#### PROBLEM DESCRIPTION:
When the line with "malignant melanoma stained" is found, repeat it and all lines that follow it exactly, stopping at the end of the listing.

#### COLLECTED DATA:
Segment Open
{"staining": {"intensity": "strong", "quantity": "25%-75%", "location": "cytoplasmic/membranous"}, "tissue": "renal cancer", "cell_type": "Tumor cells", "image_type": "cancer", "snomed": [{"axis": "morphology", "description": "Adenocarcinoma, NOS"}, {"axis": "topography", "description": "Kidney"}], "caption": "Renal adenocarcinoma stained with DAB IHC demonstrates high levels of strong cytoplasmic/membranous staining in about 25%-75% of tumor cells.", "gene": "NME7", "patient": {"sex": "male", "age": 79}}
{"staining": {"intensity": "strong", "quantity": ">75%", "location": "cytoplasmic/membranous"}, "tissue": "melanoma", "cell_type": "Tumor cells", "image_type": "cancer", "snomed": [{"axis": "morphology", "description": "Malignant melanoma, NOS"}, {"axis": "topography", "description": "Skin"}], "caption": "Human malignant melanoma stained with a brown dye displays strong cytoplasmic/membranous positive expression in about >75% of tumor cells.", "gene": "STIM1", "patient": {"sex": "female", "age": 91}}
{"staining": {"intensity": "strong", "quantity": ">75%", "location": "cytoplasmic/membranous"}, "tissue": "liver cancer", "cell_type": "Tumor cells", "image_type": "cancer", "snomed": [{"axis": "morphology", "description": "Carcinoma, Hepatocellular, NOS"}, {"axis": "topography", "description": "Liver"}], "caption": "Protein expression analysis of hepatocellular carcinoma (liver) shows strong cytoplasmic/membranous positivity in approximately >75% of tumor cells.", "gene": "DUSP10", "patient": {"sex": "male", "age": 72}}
Segment Closed
#### PROBLEM SOLUTION:
{"staining": {"intensity": "strong", "quantity": ">75%", "location": "cytoplasmic/membranous"}, "tissue": "melanoma", "cell_type": "Tumor cells", "image_type": "cancer", "snomed": [{"axis": "morphology", "description": "Malignant melanoma, NOS"}, {"axis": "topography", "description": "Skin"}], "caption": "Human malignant melanoma stained with a brown dye displays strong cytoplasmic/membranous positive expression in about >75% of tumor cells.", "gene": "STIM1", "patient": {"sex": "female", "age": 91}}
{"staining": {"intensity": "strong", "quantity": ">75%", "location": "cytoplasmic/membranous"}, "tissue": "liver cancer", "cell_type": "Tumor cells", "image_type": "cancer", "snomed": [{"axis": "morphology", "description": "Carcinoma, Hepatocellular, NOS"}, {"axis": "topography", "description": "Liver"}], "caption": "Protein expression analysis of hepatocellular carcinoma (liver) shows strong cytoplasmic/membranous positivity in approximately >75% of tumor cells.", "gene": "DUSP10", "patient": {"sex": "male", "age": 72}}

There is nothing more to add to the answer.